Qu’elles aient initié ou pas la démarche pénale, les jeunes femmes qui se sentent soutenues par les policiers et les intervenants judiciaires seront plus enclines à maintenir leur plainte jusqu’à la fin des procédures judiciaires. Le soutien et l’attitude compréhensive des intervenants à leur endroit sont perçus comme des éléments qui facilitent l’implication judiciaire et sont sources de satisfaction face à la démarche. À l’inverse, le manque d’empathie et l’attitude négative des agents du système pénal sont considérés comme des embûches à la participation pénale et peuvent constituer un frein au rétablissement.

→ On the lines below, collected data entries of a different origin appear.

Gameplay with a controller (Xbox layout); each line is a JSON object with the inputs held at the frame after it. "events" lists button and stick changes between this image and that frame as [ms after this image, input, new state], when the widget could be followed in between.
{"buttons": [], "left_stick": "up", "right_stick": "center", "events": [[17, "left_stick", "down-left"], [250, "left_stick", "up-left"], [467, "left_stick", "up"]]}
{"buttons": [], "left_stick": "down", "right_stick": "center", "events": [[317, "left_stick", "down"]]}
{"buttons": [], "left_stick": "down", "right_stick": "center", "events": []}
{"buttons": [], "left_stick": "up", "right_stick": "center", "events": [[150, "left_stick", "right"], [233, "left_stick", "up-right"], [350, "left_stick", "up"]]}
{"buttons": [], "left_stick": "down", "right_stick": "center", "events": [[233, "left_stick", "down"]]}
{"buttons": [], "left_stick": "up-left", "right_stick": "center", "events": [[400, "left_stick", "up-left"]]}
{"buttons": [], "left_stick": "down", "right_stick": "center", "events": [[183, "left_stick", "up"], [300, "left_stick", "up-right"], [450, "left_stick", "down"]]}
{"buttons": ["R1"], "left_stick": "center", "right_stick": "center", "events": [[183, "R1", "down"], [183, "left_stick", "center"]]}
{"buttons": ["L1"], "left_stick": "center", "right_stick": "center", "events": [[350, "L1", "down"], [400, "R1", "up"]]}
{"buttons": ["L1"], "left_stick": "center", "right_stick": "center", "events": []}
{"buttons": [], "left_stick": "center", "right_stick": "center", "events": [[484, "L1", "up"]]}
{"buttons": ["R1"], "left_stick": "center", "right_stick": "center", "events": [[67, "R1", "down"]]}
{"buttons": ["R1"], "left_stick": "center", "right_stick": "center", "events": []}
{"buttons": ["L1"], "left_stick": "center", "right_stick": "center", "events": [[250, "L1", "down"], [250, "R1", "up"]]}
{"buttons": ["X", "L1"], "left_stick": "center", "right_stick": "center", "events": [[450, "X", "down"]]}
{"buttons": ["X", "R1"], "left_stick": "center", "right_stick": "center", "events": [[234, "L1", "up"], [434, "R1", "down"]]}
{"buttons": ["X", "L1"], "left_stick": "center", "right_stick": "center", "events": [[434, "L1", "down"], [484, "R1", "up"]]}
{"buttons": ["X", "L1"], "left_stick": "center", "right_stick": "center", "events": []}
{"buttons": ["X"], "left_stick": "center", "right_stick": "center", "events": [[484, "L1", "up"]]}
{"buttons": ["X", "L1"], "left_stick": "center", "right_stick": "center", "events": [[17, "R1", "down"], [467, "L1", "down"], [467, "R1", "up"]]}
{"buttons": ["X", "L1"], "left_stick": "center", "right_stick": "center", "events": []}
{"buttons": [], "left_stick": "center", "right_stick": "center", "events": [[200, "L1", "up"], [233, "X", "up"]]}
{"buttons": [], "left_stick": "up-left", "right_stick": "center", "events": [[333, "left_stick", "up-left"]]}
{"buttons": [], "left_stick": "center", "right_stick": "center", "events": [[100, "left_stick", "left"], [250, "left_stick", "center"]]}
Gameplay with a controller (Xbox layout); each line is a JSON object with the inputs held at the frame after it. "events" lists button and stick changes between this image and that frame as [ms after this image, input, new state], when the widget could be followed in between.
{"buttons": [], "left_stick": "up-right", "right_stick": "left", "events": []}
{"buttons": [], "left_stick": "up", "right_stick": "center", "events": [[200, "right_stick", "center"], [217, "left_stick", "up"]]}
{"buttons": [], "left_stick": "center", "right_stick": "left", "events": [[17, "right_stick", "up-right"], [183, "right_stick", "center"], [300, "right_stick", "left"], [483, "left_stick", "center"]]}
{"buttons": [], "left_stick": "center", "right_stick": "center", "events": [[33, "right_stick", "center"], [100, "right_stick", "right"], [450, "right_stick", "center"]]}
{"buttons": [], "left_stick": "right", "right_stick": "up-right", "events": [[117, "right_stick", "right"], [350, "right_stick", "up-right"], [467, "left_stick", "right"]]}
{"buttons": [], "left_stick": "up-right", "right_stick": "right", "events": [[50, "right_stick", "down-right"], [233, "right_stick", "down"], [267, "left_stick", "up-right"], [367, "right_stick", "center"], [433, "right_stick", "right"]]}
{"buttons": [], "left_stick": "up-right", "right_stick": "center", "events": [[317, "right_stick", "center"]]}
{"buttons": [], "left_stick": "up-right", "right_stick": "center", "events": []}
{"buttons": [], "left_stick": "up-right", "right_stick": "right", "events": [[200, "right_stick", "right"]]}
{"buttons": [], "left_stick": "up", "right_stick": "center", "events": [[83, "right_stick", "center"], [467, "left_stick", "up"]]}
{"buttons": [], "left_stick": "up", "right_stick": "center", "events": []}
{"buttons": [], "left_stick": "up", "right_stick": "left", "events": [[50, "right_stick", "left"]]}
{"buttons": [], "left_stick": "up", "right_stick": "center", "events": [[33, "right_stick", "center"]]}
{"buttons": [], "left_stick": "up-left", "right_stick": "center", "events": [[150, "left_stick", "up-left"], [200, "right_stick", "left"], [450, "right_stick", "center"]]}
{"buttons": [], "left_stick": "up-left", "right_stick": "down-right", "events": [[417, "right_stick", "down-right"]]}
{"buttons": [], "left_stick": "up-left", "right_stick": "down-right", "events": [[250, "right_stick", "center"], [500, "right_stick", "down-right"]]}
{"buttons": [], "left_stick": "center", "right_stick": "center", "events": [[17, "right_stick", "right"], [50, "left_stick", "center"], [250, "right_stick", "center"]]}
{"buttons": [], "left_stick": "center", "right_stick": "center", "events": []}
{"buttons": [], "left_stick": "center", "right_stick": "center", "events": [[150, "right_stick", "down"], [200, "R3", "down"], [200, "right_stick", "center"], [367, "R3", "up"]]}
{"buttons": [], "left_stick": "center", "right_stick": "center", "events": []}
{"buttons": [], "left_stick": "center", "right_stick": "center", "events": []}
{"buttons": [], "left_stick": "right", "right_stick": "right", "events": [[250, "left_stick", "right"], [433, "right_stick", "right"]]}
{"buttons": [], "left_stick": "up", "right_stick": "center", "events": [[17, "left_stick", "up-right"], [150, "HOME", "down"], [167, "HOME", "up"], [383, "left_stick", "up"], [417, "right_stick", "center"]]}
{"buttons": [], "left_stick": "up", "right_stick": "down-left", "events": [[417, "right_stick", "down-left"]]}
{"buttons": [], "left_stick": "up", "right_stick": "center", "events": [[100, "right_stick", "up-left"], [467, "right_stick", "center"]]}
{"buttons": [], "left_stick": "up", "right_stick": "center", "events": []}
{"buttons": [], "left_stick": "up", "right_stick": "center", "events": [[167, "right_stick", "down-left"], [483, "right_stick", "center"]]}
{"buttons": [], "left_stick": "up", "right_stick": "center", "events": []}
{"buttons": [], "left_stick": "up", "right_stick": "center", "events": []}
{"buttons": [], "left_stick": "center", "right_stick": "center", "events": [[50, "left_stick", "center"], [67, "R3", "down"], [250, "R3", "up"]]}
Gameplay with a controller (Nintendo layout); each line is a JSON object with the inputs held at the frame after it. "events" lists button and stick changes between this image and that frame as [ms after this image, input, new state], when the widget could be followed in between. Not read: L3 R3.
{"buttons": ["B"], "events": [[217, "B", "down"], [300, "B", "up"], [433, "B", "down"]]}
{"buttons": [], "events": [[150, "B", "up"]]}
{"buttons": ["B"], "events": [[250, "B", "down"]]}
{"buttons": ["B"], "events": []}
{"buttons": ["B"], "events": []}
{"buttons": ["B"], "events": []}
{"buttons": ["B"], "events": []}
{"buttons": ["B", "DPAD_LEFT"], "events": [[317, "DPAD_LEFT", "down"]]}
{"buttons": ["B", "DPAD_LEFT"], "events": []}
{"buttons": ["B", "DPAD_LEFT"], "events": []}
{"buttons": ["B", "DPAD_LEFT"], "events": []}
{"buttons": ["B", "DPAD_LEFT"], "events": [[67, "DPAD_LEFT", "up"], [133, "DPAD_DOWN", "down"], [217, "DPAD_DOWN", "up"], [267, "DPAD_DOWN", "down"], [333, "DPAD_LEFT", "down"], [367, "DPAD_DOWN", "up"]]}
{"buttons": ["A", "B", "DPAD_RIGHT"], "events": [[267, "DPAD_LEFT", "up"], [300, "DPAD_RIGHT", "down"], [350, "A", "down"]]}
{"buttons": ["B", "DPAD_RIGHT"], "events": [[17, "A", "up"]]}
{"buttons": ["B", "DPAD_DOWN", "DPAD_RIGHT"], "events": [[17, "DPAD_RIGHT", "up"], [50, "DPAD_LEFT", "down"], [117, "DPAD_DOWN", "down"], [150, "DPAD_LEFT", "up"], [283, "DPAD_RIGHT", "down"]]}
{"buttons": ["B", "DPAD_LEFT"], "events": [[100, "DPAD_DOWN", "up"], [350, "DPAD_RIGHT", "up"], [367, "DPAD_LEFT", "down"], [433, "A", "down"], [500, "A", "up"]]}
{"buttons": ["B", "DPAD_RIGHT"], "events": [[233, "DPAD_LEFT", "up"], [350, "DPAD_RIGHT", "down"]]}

Les jeunes femmes qui reçoivent l’aide de leurs proches et/ou d’organismes professionnels perçoivent plus rapidement les effets bénéfiques de leur implication pénale. Toutes les répondantes ont eu l’occasion de recevoir différentes formes d’aide de leur entourage. Celles qui n’ont pas bénéficié de soutien ont volontairement fait le choix de ne pas en recevoir par crainte d’être jugées ou de blesser des membres de leur famille. Bien qu’essentiellement prodiguée par les deux mêmes organismes publics, toutes les jeunes femmes ont reçu l’aide d’organismes professionnels suite au dépôt de leur plainte. Peu sont celles qui sont allées jusqu'au bout d’une démarche thérapeutique malgré leurs séquelles psychologiques. Cet état de fait s’explique par différentes résistances à s’investir dans une thérapie. Plusieurs estiment ne pas être prêtes à se lancer dans une telle démarche et d’autres ont l’impression que personne ne peut réellement les aider et préfère s’en remettre à leur résilience ou utiliser des moyens alternatifs pour passer au travers de certaines épreuves de vie. Toutes celles qui ne sont pas investies dans leur démarche thérapeutique admettent qu’elles sont encore aux prises avec des conséquences de leur relation avec le proxénète.